Being a writer gives me the opportunity to dig for all manner of information about the people behind the wines. As you read these entries, you will find that most people disclosed their ages and birthplaces. I ask such intrusive questions for good reason. In the Old World, the people running wineries usually come from families that have been doing the same thing for 300 years, give or take a century. But the Okanagan and Similkameen are very young wine regions, with wineries full of people who gave up careers elsewhere to join this youthful wine industry. I think it adds texture and colour to winery portraits and enriches the wine-touring experience to know where these entrepreneurs, growers and winemakers came from and what inspired them to change occupations.

There is the familiar story of George and Trudy Heiss, who sold their successful hair salons in Edmonton, planted an Okanagan vineyard and ultimately established Gray Monk Estate Winery. Neighbouring winery, Arrowleaf Cellars, is run by Josef Zuppiger, formerly an Alberta dairy farmer. The recent crop of wine industry freshmen include Orofino's John and Virginia Weber, transplants from Saskatchewan where he was a teacher and she a nurse. Or Twisted Tree's Chris and Beata Tolley, formerly of Calgary -- where he had a software business and she was a chartered accountant. Another Calgarian, Noble Ridge proprietor Jim D'Andrea, juggles a senior position in a law firm with wine-growing. Silkscarf Winery at Summerland has just been launched by the Manoff family from Israel, one of whom was a fighter pilot.

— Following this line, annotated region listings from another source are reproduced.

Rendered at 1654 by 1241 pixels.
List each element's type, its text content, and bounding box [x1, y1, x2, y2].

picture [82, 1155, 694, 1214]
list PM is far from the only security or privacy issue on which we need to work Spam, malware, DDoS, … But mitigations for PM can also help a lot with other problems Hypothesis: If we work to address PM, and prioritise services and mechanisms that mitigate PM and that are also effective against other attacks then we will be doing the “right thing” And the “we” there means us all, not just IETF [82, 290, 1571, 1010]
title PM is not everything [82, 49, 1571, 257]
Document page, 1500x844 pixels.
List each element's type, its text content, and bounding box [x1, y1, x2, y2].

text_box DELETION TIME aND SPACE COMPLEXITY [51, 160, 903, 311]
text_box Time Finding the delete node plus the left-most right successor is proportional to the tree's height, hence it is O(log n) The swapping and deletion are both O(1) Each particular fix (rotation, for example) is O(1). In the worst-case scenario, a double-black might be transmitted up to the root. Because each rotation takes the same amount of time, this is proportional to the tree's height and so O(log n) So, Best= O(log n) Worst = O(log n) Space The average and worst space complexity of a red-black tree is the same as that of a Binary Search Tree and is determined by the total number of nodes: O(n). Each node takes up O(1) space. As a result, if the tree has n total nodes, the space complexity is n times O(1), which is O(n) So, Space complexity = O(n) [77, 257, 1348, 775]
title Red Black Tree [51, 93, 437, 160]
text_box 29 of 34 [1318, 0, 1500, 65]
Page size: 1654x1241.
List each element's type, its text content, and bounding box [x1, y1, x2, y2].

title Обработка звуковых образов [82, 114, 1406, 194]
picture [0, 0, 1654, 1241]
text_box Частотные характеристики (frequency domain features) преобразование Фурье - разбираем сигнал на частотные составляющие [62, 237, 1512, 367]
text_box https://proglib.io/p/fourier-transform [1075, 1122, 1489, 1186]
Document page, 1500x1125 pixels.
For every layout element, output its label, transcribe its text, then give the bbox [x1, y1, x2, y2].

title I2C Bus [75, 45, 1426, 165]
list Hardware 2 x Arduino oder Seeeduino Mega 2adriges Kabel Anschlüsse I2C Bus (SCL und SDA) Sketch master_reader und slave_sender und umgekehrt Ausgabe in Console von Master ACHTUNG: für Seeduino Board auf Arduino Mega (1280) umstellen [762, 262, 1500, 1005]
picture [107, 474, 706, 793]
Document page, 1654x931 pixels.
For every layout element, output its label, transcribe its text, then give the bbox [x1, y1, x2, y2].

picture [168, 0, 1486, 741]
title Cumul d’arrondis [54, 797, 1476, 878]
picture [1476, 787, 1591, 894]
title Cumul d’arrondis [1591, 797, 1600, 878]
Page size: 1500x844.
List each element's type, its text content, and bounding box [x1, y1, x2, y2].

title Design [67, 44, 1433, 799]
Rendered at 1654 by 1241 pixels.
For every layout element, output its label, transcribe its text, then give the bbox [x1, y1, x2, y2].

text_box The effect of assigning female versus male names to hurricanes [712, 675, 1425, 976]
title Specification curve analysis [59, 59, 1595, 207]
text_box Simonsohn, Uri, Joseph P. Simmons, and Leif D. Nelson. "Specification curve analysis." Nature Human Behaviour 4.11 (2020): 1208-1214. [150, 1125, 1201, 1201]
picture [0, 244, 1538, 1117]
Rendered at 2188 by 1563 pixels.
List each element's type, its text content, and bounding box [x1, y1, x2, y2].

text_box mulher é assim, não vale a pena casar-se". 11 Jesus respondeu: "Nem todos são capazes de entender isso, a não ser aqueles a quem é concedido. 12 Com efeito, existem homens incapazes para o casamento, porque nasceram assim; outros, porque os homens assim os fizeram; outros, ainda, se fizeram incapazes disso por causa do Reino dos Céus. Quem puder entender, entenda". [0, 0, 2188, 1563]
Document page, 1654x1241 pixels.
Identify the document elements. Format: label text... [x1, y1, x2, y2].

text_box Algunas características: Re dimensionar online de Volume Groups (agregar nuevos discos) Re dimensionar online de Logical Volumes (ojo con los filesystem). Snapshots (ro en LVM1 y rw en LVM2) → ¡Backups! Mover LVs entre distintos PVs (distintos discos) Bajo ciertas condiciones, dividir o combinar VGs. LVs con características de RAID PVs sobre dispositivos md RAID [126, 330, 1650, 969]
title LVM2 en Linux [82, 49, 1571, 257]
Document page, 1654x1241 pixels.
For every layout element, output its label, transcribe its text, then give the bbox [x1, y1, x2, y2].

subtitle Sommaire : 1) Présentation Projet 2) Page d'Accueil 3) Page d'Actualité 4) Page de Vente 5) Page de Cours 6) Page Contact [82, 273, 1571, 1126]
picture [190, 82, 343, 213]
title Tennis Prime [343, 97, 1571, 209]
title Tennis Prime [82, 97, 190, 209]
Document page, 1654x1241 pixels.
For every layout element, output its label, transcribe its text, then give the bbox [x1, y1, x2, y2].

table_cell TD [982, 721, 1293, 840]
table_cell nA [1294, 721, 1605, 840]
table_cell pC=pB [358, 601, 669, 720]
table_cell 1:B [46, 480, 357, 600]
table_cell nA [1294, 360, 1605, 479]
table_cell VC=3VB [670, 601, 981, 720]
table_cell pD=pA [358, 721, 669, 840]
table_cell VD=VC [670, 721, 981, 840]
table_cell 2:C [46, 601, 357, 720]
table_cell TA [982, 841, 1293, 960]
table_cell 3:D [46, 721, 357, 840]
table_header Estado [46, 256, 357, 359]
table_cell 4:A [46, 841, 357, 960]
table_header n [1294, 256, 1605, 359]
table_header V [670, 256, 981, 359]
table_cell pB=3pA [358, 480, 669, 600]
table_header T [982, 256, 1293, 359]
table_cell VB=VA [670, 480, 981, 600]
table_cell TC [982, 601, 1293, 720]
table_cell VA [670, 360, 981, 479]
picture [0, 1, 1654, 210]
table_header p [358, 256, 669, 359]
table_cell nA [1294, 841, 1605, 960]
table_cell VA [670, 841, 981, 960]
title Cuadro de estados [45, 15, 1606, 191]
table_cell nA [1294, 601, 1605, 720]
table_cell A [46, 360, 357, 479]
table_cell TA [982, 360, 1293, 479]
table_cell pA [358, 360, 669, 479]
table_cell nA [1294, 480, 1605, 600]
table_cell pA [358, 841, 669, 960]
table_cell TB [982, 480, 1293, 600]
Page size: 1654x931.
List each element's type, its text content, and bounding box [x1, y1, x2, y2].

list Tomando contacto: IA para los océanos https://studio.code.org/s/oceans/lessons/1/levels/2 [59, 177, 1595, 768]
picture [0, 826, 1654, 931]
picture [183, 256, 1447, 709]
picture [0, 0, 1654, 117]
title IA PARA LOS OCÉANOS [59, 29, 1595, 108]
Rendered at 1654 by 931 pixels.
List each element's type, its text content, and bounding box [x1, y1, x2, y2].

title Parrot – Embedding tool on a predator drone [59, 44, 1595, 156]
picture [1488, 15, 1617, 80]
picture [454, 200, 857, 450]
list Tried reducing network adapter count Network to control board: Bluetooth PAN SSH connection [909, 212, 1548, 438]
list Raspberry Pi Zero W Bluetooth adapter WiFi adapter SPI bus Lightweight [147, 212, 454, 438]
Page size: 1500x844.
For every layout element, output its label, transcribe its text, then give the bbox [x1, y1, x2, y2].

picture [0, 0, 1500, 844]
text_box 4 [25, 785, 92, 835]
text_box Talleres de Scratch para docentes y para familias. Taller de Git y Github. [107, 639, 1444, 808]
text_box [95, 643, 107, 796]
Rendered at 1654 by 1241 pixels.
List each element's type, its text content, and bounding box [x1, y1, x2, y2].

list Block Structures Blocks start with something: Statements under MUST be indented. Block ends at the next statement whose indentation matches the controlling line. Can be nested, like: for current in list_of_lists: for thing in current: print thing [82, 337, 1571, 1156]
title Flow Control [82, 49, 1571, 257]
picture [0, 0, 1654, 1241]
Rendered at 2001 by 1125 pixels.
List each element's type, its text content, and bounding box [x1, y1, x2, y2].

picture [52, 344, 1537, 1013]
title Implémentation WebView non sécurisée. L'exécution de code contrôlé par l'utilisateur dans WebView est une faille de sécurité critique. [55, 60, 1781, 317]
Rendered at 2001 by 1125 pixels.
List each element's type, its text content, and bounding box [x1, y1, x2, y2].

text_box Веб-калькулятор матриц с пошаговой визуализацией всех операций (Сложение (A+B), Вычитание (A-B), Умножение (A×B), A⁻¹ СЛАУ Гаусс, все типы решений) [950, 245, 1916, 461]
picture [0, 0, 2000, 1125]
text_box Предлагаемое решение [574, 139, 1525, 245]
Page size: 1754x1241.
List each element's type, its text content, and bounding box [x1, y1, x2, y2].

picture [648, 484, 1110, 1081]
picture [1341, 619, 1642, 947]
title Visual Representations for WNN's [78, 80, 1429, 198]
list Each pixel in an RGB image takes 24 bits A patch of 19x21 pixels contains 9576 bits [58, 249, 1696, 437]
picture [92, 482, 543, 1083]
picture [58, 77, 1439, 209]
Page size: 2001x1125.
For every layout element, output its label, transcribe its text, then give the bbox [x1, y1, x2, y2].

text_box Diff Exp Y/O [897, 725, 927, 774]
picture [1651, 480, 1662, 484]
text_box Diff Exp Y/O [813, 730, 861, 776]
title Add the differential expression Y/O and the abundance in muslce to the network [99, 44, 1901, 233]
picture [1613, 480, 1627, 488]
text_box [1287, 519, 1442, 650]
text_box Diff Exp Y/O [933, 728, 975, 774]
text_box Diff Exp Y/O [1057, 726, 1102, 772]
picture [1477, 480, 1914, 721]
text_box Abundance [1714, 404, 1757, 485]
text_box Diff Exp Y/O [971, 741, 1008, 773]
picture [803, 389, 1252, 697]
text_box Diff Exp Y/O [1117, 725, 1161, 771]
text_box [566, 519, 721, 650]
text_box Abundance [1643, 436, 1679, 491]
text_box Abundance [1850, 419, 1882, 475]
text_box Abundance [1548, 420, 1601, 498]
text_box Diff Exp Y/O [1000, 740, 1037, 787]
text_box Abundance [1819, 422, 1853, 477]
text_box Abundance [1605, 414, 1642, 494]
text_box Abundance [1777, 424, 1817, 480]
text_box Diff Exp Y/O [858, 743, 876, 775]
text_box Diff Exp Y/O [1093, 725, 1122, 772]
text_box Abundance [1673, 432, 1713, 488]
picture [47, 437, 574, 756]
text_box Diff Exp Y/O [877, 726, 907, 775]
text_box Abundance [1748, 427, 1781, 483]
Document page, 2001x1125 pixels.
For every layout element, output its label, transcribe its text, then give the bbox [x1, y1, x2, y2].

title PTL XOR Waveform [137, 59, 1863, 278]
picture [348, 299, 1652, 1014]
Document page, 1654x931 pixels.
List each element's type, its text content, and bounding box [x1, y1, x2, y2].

One of my favourite stories involves Hollywood & Wine Vineyard, a new Summerland winery being developed by a charming retirement-age couple, Neil and Betty Massey. Betty is an accomplished painter; some of her favourite canvasses are displayed around the Massey kitchen, where she told me this story. A male high school teacher once caught her doodling in class, sketching figures of pin-up girls. He detained her after class -- and had her sketch more pin-ups for him. The Massey kitchen rang with laughter at her recollection of an original, if vaguely disturbing, approach to discipline.

Why do I put such tales in a wine book? Who, other than a laboratory technician, would find the Brix and the pH of the Massey's Pinot Gris at harvest as interesting as Betty's story? I am writing for consumers, not technicians. Wine is not a clinical product to be separated from the compelling people who grow it. The art in wine is what attracts both consumers and wine growers. Betty Massey reflected this when she told me, "Right now, my vineyard is my canvas."